◆ HOW TO COMPLETE THIS TASK: Only the lines below between the ones containing "2: (240, 234, 4.33)" and "20: (39, 28, 58.65)", inclusive, are to be reproduced, each exactly as it stands.

◆ DATASET:
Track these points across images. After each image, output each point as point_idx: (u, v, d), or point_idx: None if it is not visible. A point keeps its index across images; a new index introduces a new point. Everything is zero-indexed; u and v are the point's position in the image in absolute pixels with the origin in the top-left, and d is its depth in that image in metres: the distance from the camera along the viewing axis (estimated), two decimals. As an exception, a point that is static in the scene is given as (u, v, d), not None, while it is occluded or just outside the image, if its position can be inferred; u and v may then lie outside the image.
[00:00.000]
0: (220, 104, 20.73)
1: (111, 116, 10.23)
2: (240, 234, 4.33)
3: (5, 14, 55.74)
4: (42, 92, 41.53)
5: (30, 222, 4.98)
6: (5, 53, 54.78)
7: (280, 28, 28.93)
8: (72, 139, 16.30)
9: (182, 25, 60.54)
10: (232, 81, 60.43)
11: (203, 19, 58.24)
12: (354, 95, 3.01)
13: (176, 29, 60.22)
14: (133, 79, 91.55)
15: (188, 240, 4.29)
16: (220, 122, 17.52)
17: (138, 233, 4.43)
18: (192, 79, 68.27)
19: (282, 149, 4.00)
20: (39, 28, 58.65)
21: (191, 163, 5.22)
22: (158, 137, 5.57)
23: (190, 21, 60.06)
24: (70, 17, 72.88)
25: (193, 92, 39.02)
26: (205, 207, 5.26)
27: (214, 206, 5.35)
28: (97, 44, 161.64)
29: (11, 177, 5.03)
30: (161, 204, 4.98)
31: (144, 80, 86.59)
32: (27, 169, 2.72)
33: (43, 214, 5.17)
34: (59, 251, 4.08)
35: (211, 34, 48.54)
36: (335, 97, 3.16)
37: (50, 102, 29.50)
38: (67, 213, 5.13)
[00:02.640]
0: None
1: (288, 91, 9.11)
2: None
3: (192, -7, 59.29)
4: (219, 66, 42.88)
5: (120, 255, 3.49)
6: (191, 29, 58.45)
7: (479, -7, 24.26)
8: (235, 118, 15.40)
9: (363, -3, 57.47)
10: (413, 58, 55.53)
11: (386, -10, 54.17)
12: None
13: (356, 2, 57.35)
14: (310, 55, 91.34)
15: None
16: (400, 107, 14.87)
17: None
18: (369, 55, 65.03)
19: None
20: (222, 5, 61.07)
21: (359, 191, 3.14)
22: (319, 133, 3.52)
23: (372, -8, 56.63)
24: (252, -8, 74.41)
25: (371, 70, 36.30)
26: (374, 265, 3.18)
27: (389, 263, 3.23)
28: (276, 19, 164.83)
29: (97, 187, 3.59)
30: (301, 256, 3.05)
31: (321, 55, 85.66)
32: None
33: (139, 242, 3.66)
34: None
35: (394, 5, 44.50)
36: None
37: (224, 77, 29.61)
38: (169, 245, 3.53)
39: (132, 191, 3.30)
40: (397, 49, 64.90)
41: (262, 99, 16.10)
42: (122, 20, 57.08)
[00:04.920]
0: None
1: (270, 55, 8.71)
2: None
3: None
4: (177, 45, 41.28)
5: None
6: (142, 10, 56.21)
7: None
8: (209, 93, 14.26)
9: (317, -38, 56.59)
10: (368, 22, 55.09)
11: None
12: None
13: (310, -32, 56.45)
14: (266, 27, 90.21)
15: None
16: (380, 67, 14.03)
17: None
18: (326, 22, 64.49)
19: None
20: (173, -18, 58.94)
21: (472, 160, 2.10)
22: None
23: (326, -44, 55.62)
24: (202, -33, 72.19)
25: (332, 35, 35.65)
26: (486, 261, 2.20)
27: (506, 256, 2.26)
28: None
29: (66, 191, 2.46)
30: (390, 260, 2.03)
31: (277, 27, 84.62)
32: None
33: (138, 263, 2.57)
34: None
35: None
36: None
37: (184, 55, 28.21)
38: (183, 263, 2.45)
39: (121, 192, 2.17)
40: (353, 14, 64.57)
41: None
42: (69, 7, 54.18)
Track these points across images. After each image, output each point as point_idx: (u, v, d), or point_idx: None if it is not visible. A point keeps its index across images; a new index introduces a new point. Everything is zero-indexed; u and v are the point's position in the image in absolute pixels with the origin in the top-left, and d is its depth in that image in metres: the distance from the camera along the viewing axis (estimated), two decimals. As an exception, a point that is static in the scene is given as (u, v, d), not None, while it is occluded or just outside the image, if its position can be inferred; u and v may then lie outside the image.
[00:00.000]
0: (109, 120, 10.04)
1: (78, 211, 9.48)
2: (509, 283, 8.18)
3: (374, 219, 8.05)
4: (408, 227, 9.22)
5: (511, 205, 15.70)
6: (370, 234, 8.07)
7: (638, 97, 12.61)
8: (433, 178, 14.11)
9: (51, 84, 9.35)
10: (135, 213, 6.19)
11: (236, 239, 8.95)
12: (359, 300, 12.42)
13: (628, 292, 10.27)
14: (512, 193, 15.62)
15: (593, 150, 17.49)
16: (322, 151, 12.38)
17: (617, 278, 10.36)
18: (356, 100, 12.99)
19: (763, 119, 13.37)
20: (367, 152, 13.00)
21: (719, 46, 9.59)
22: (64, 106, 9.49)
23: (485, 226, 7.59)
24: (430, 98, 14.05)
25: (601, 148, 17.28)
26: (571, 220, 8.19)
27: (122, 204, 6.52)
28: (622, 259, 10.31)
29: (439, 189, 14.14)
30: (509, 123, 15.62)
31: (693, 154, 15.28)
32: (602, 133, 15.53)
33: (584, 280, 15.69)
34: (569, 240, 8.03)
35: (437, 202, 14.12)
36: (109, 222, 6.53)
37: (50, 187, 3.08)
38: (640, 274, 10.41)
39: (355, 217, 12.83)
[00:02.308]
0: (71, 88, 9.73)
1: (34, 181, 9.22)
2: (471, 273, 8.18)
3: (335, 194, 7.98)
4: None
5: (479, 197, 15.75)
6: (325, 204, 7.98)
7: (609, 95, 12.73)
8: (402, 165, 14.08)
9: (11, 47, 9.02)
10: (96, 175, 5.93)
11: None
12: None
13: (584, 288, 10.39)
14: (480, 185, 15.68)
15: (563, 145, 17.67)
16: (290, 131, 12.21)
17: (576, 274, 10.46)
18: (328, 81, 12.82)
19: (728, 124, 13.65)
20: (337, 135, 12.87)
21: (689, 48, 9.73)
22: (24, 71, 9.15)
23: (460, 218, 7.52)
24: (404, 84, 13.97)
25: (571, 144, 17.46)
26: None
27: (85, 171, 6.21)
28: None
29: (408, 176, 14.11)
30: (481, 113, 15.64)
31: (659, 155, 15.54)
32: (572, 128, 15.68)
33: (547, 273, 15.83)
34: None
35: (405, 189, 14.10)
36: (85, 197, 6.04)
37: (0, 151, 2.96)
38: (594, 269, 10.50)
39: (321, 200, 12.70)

==

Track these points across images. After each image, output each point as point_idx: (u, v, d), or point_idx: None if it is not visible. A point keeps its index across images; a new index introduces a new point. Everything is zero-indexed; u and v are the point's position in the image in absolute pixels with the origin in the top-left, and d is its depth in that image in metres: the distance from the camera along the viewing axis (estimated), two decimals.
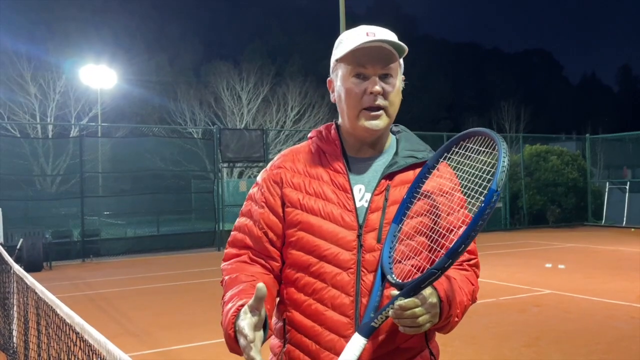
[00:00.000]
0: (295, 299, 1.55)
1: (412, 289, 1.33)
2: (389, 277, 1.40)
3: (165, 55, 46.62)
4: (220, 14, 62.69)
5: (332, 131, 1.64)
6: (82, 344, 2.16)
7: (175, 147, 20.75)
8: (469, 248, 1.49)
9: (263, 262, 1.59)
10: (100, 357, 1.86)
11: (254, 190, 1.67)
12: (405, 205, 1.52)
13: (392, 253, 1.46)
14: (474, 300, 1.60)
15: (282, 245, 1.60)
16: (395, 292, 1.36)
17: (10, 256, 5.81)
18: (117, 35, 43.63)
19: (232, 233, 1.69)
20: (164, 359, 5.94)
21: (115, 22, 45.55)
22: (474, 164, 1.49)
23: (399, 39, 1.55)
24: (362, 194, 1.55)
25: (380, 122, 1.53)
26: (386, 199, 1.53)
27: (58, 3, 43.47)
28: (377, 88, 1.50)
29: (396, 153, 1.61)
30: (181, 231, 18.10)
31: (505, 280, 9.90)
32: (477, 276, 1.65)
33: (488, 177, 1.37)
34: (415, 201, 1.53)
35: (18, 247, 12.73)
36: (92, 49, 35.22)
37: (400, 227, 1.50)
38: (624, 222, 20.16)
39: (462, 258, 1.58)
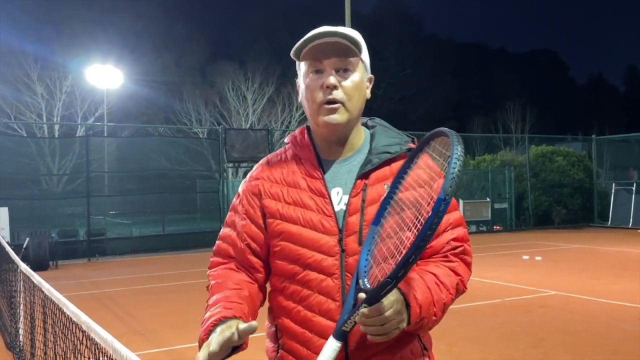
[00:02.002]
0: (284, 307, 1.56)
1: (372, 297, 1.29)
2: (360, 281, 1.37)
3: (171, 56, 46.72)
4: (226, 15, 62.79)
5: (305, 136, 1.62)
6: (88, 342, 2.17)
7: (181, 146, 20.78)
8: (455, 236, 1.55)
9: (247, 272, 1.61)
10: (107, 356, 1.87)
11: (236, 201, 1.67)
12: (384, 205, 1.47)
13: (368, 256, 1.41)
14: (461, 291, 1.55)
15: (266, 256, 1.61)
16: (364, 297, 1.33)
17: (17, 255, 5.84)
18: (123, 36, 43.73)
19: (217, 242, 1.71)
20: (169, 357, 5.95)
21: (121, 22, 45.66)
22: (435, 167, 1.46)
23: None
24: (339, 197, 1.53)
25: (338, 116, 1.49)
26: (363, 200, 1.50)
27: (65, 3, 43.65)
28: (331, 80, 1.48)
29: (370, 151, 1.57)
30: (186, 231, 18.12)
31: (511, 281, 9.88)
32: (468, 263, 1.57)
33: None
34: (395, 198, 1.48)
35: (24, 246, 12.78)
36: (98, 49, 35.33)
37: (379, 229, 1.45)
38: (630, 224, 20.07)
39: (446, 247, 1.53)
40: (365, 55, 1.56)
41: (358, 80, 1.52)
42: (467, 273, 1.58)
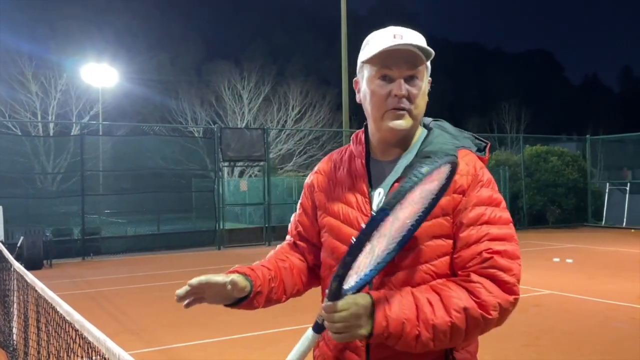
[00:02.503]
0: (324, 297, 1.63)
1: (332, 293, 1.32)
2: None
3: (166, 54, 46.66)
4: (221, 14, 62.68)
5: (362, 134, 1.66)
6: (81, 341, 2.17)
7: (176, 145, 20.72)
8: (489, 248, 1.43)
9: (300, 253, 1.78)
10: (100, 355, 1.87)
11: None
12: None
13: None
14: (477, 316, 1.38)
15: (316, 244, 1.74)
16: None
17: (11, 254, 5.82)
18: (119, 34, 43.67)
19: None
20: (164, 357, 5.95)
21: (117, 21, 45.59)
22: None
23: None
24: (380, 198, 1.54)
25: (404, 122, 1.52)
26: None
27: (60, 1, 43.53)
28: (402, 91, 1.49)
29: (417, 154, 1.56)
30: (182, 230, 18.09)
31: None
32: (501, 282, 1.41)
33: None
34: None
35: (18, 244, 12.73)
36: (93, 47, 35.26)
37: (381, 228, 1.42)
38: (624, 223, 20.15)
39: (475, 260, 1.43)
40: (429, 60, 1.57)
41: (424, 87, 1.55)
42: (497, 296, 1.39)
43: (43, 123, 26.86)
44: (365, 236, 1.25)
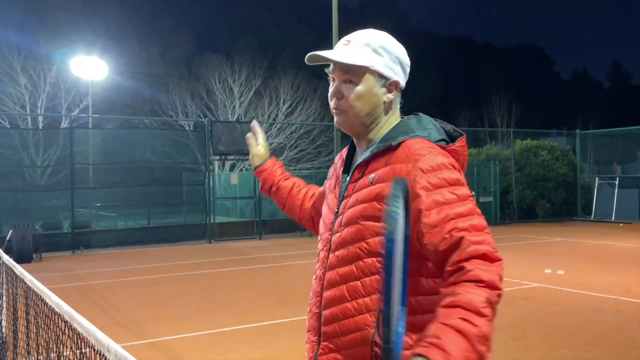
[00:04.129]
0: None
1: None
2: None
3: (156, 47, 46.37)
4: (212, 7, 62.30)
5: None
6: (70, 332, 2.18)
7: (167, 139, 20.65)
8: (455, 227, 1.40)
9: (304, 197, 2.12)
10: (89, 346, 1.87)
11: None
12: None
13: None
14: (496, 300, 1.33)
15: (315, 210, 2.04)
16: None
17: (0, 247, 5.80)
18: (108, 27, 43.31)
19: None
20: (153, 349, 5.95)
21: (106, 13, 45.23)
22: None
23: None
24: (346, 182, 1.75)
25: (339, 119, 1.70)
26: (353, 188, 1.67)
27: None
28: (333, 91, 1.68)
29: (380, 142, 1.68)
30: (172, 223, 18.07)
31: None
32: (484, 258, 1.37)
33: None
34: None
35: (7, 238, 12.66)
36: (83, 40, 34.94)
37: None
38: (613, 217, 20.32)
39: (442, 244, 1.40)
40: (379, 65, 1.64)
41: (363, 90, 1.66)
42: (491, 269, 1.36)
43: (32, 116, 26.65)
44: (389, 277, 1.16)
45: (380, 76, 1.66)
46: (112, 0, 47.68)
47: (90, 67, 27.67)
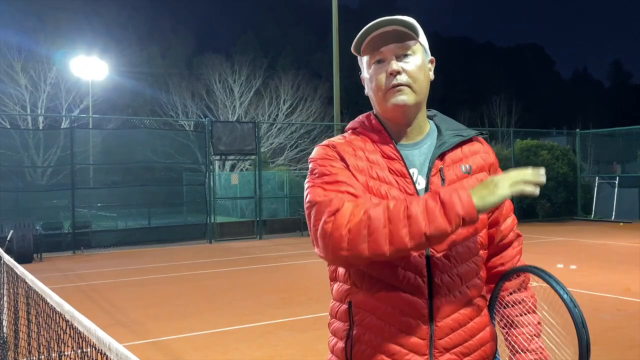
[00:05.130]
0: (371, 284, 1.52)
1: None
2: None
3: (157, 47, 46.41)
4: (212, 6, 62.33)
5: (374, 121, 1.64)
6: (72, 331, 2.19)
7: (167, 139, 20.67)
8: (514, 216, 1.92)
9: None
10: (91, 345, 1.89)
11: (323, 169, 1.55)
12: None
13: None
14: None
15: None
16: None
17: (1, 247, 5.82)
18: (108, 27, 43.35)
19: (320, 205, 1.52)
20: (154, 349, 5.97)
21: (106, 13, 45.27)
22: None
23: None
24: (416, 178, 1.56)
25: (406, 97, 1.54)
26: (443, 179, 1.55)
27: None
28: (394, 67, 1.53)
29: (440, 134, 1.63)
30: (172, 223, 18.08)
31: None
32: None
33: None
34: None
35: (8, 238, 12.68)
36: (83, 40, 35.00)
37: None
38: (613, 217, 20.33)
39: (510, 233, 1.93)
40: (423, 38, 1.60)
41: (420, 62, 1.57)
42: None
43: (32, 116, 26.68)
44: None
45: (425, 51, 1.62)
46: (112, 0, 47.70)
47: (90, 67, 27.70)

---

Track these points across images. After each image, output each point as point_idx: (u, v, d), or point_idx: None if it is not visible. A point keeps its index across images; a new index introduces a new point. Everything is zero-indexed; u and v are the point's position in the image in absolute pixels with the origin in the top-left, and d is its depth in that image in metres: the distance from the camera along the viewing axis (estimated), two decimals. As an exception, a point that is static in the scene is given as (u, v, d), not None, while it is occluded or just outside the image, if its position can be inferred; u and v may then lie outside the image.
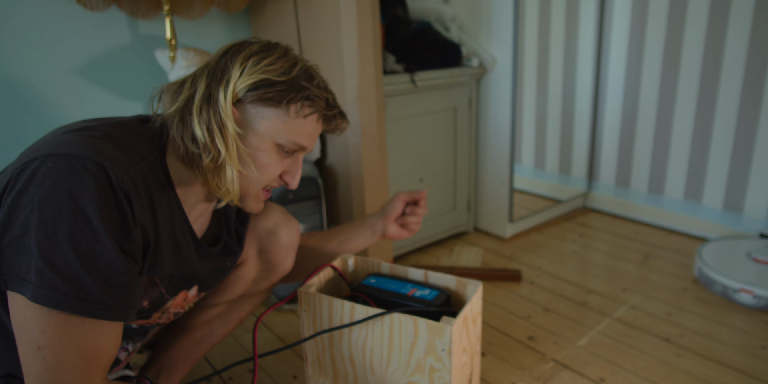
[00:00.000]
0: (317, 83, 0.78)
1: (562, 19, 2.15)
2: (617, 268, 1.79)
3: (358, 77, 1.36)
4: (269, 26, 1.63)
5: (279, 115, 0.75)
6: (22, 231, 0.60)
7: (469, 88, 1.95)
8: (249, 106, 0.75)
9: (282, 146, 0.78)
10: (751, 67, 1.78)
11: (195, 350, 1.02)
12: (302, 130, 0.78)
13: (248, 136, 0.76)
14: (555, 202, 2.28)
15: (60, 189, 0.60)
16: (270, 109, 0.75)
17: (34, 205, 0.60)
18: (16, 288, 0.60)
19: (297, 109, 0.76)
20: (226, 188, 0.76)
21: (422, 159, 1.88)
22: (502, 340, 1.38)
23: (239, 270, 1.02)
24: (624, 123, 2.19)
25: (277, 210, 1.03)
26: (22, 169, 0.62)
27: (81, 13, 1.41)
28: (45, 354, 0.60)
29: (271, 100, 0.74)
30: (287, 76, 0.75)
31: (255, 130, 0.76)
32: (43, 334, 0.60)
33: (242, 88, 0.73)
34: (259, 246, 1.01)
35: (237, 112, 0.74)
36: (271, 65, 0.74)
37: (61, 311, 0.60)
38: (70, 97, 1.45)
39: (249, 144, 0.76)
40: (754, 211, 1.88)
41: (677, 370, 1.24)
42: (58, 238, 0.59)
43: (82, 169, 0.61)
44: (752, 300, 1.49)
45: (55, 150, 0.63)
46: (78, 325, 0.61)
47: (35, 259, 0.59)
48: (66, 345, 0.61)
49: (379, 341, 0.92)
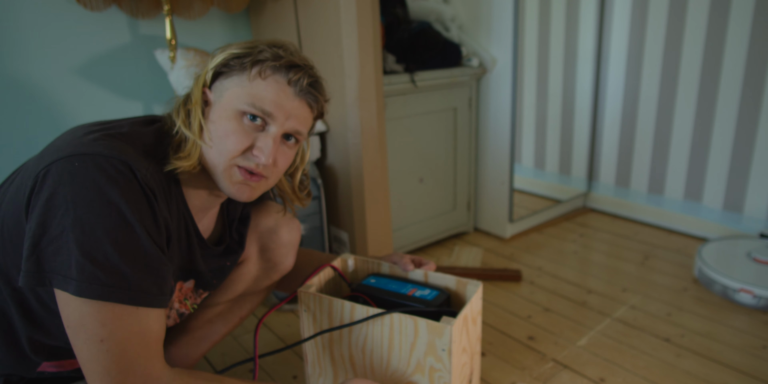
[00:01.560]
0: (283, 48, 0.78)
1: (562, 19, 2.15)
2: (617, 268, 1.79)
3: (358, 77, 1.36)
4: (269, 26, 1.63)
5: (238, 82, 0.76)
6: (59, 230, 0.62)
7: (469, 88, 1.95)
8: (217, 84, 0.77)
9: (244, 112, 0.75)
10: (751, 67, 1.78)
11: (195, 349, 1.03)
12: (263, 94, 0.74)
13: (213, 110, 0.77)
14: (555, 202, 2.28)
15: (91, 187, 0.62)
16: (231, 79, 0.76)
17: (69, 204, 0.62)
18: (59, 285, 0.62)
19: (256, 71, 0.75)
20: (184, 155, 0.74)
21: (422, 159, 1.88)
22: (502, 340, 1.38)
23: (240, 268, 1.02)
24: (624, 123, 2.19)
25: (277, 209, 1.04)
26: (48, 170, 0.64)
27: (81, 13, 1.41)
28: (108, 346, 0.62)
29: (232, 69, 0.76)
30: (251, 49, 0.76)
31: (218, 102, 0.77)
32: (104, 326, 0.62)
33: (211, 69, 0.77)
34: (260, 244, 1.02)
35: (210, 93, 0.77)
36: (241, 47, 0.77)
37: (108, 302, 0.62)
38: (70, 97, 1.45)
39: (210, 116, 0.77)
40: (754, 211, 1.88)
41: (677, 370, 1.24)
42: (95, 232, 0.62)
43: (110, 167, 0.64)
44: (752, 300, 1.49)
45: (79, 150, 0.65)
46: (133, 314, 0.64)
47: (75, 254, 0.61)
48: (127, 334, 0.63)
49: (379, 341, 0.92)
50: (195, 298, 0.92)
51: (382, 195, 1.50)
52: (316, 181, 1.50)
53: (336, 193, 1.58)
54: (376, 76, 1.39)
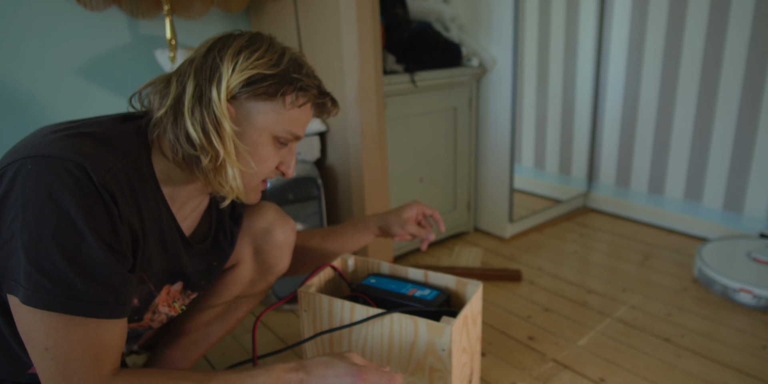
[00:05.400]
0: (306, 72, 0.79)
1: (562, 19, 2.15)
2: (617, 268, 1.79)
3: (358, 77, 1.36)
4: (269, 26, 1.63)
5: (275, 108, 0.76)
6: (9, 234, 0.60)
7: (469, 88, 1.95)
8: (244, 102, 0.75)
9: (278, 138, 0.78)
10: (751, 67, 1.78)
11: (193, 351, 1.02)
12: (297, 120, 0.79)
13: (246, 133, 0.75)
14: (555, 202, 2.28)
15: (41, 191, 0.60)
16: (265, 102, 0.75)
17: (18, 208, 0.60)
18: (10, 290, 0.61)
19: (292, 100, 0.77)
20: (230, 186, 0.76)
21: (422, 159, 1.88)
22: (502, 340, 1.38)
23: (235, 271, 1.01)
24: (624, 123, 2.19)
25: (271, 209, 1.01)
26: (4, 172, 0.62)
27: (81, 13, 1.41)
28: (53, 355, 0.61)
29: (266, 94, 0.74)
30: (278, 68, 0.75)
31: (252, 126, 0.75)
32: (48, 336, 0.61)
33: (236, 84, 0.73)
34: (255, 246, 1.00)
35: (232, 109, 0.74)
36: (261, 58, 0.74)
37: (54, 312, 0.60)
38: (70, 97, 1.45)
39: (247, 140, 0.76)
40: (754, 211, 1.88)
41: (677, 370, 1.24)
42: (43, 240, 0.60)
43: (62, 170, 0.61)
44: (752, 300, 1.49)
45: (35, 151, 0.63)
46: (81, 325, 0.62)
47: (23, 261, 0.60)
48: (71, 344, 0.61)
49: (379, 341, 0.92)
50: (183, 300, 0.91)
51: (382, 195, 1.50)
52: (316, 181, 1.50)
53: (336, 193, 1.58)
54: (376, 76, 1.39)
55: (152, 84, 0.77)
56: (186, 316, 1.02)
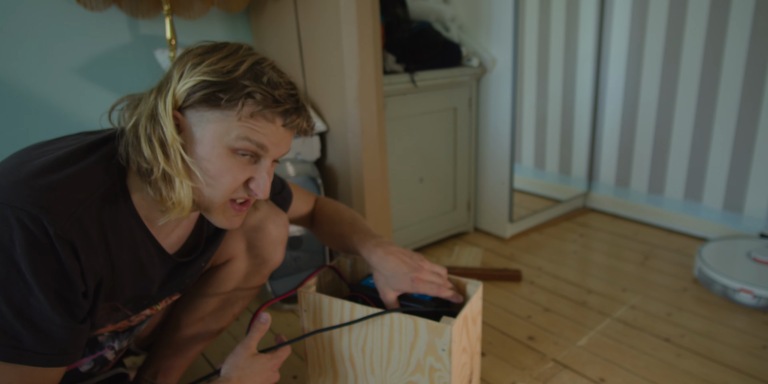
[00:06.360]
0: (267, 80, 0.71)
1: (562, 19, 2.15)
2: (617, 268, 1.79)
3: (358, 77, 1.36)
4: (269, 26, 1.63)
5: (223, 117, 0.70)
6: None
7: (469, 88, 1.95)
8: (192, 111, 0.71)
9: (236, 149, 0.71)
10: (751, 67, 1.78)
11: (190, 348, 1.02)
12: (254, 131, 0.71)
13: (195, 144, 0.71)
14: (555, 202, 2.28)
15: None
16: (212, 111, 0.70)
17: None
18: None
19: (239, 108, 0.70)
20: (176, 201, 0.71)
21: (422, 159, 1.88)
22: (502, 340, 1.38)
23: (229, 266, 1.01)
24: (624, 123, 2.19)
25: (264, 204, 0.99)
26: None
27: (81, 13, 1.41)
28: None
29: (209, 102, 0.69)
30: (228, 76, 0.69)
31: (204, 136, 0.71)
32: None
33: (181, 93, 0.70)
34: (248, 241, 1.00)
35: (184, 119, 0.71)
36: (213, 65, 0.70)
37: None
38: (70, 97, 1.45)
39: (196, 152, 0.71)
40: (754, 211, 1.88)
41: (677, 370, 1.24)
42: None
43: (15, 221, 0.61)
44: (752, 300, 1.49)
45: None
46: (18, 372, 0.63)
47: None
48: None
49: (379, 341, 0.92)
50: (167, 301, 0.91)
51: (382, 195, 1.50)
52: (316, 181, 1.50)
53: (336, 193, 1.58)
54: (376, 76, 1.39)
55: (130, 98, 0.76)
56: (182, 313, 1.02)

◆ WRITTEN REPLY:
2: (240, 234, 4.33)
3: (5, 14, 55.74)
4: (42, 92, 41.53)
5: (30, 222, 4.98)
6: (5, 53, 54.78)
7: (280, 28, 28.93)
8: (72, 139, 16.30)
9: (182, 25, 60.54)
10: (232, 81, 60.43)
11: (203, 19, 58.24)
12: (354, 95, 3.01)
13: (176, 29, 60.22)
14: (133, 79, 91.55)
15: (188, 240, 4.29)
16: (220, 122, 17.52)
17: (138, 233, 4.43)
18: (192, 79, 68.27)
19: (282, 149, 4.00)
20: (39, 28, 58.65)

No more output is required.